In the meantime, he and his family are on a mission to identify and nurture niños sobredotados, as highly gifted children are known in Mexico, through their private Center for the Attention to Talent, or CEDAT (link in Spanish).
The center claims there are 1 million highly gifted children in Mexico and only about 5% of them are identified and educated according to their needs. The rest, Almazan and his parents argue, are often subjected to bullying or suffer from low self-esteem because of incorrect diagnoses of learning disabilities or psychological problems.
Almazan developed many of the materials and programs at CEDAT himself, offering the approximately 200 students who study there supplemental, accelerated courses in literature and the sciences.
"What he needed was knowledge," said father Asdrubal Almazan, a doctor, remembering Andrew's childhood. "We gave him books, videos, classes in what he was asking for. All he needed was the opportunities to prove what he knew."
A philosophy that operates at the core of the center, the Alamazans said, is one of personal responsibility. The theme hasn't always entered the discourse and debate on education reform in Mexico. That might be changing.

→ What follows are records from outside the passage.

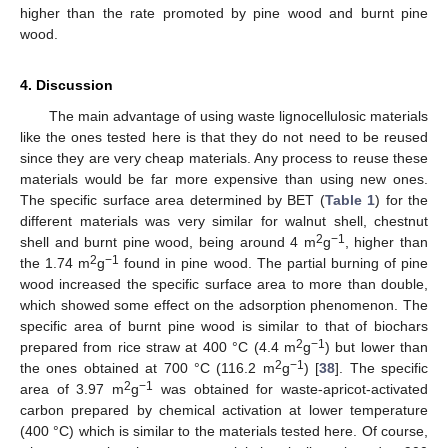
higher than the rate promoted by pine wood and burnt pine
wood.
4. Discussion
The main advantage of using waste lignocellulosic materials
like the ones tested here is that they do not need to be reused
since they are very cheap materials. Any process to reuse these
materials would be far more expensive than using new ones.
The specific surface area determined by BET (
Table 1
) for the
different materials was very similar for walnut shell, chestnut
2
−1
shell and burnt pine wood, being around 4 m
g
, higher than
2
−1
the 1.74 m
g
found in pine wood. The partial burning of pine
wood increased the specific surface area to more than double,
which showed some effect on the adsorption phenomenon. The
specific area of burnt pine wood is similar to that of biochars
2
−1
prepared from rice straw at 400 °C (4.4 m
g
) but lower than
2
−1
the ones obtained at 700 °C (116.2 m
g
) [
38
]. The specific
2
−1
area of 3.97 m
g
was obtained for waste-apricot-activated
carbon prepared by chemical activation at lower temperature
(400 °C) which is similar to the materials tested here. Of course,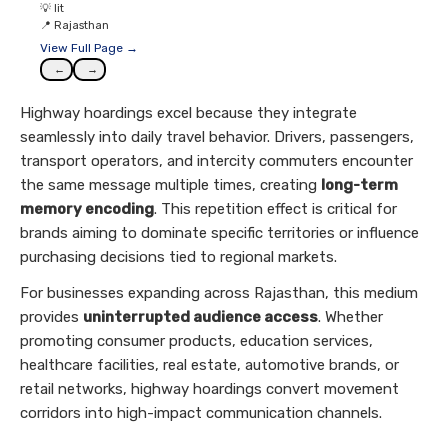
💡
lit
📍
Rajasthan
View Full Page →
←
→
Highway hoardings excel because they integrate
seamlessly into daily travel behavior. Drivers, passengers,
transport operators, and intercity commuters encounter
the same message multiple times, creating
long-term
memory encoding
. This repetition effect is critical for
brands aiming to dominate specific territories or influence
purchasing decisions tied to regional markets.
For businesses expanding across Rajasthan, this medium
provides
uninterrupted audience access
. Whether
promoting consumer products, education services,
healthcare facilities, real estate, automotive brands, or
retail networks, highway hoardings convert movement
corridors into high-impact communication channels.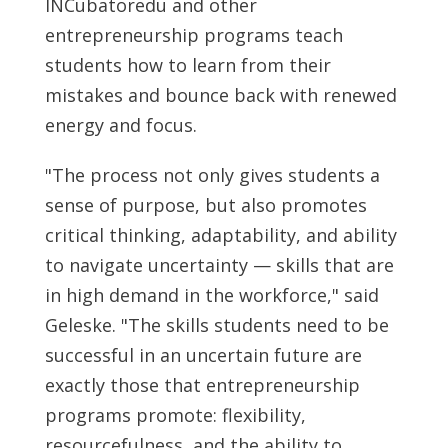
INCubatoredu and other
entrepreneurship programs teach
students how to learn from their
mistakes and bounce back with renewed
energy and focus.
"The process not only gives students a
sense of purpose, but also promotes
critical thinking, adaptability, and ability
to navigate uncertainty — skills that are
in high demand in the workforce," said
Geleske. "The skills students need to be
successful in an uncertain future are
exactly those that entrepreneurship
programs promote: flexibility,
resourcefulness, and the ability to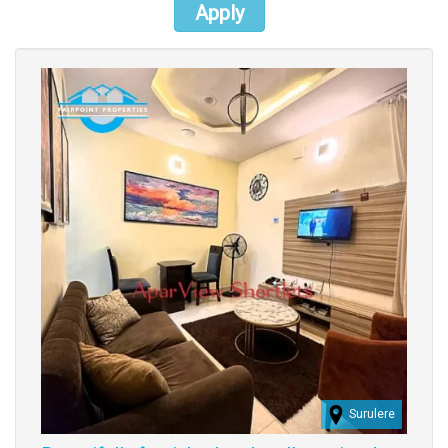
Apply
Images
Surulere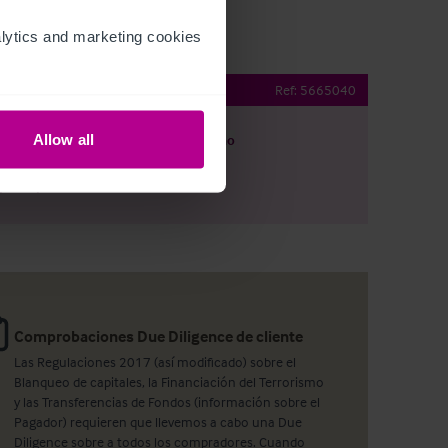
ytics and marketing cookies 
Bar and Restaurant
Ref:
5665040
Allow all
argar
Ver plano
artir por e-mail
Comprobaciones Due Diligence de cliente
Las Regulaciones 2017 (así modificado) sobre el
Blanqueo de capitales, la Financiación del Terrorismo
y las Transferencias de Fondos (información sobre el
Pagador) requieren que llevemos a cabo una Due
Diligence sobre a todos los compradores. Cuando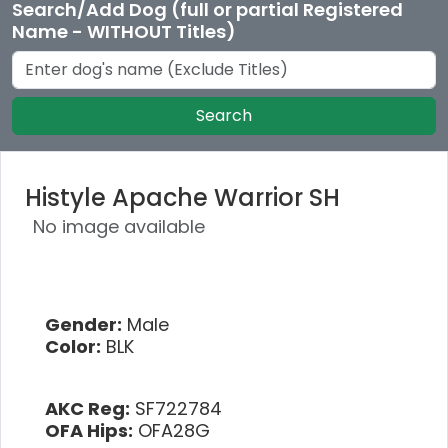
Search/Add Dog (full or partial Registered
Name - WITHOUT Titles)
Search
Histyle Apache Warrior SH
No image available
Gender:
Male
Color:
BLK
AKC Reg:
SF722784
OFA Hips:
OFA28G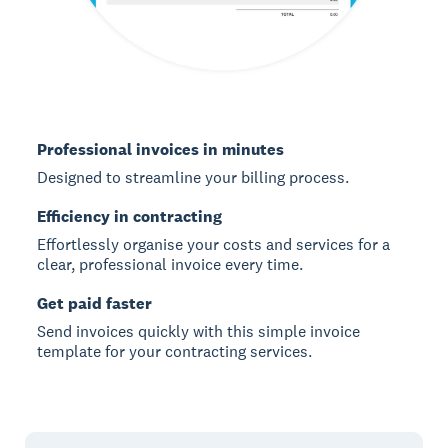
Professional invoices in minutes
Designed to streamline your billing process.
Efficiency in contracting
Effortlessly organise your costs and services for a
clear, professional invoice every time.
Get paid faster
Send invoices quickly with this simple invoice
template for your contracting services.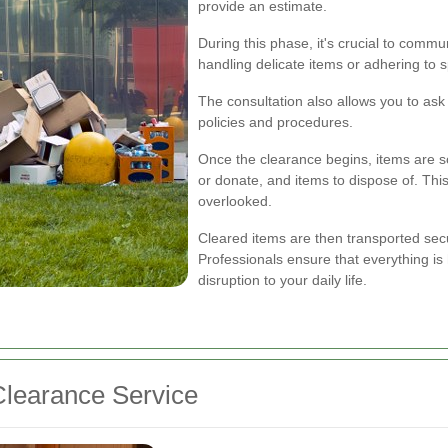
provide an estimate.
During this phase, it's crucial to comm
handling delicate items or adhering to 
The consultation also allows you to as
policies and procedures.
Once the clearance begins, items are sor
or donate, and items to dispose of. Thi
overlooked.
Cleared items are then transported secur
Professionals ensure that everything is
disruption to your daily life.
learance Service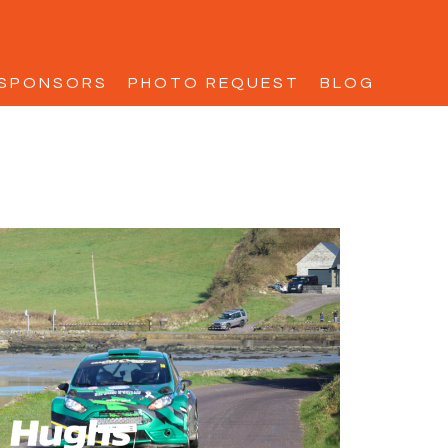
SPONSORS
PHOTO REQUEST
BLOG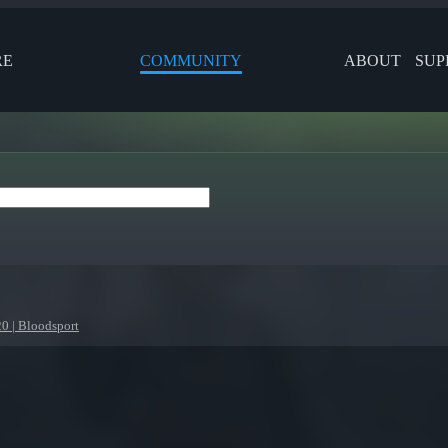
RE
COMMUNITY
ABOUT
SUP
 | Bloodsport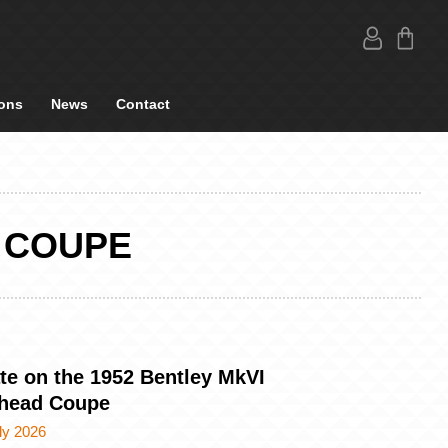
ons
News
Contact
 COUPE
te on the 1952 Bentley MkVI
head Coupe
ly 2026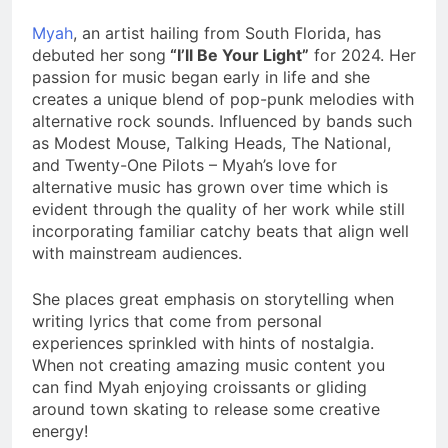
Myah
, an artist hailing from South Florida, has
debuted her song
“I’ll Be Your Light”
for 2024. Her
passion for music began early in life and she
creates a unique blend of pop-punk melodies with
alternative rock sounds. Influenced by bands such
as Modest Mouse, Talking Heads, The National,
and Twenty-One Pilots – Myah’s love for
alternative music has grown over time which is
evident through the quality of her work while still
incorporating familiar catchy beats that align well
with mainstream audiences.
She places great emphasis on storytelling when
writing lyrics that come from personal
experiences sprinkled with hints of nostalgia.
When not creating amazing music content you
can find Myah enjoying croissants or gliding
around town skating to release some creative
energy!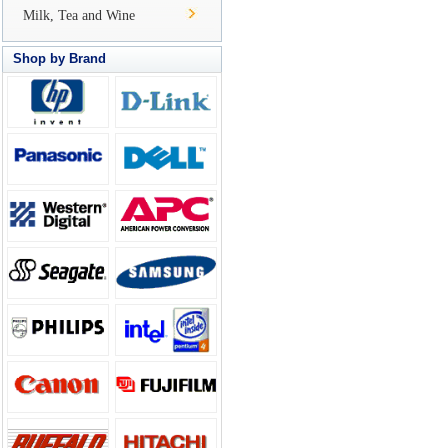
Milk, Tea and Wine
Shop by Brand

Last month, a documentary film highlighting the shortcomings of Mexico's education system led at the box office during its opening weekend, beating out several Oscar-nominated films crowding Mexican cinemas at the same time.
The film, "De Panzazo," or "Barely Passing," examines crumbling facilities, absent teachers and the grip of the powerful teachers union on Mexico's broken school system. It also emphasizes the lack of parental participation in schools. Tellingly, less than half of young Mexicans manage to finish middle school, the film notes.
Dunia Anaya, Andrew's mother, said students and parents in Mexico should look less to authorities for the best education and instead turn to their households for needed support.
The educational materials prepared by Mexico's federal government are not bad, she said, pointing out Andrew studied the standard coursework at his own pace and learned the materials just fine.
"That means the problem is not there," Anaya said. "As parents, we have a great responsibility, because the children are ours. Children naturally want to learn."
For his part, Andrew said he worries many gifted young children in Mexico are falling through the cracks, suffering from isolation, bullying or misunderstanding at the hands of adults. That's why he is lobbying for a national day for gifted children in Mexico.
And he also wrote a book about the topic, which he titled "The Questions of Hyper-Active Adrian."
"We're lacking consciousness at the social level," Almazan said. "Although we know about the existence of this minority, we need to recognize all the highly gifted children that have come before."
"We also need to address their emotional needs, because many times, they arrive here already damaged," the young psychologist asserted.
"There are many opportunities here in Mexico, in work and in education, we just have go out and find them."
* Photo: Andrew Almazan, 17, at his office at the Center for the Attention to Talent in Mexico City in February.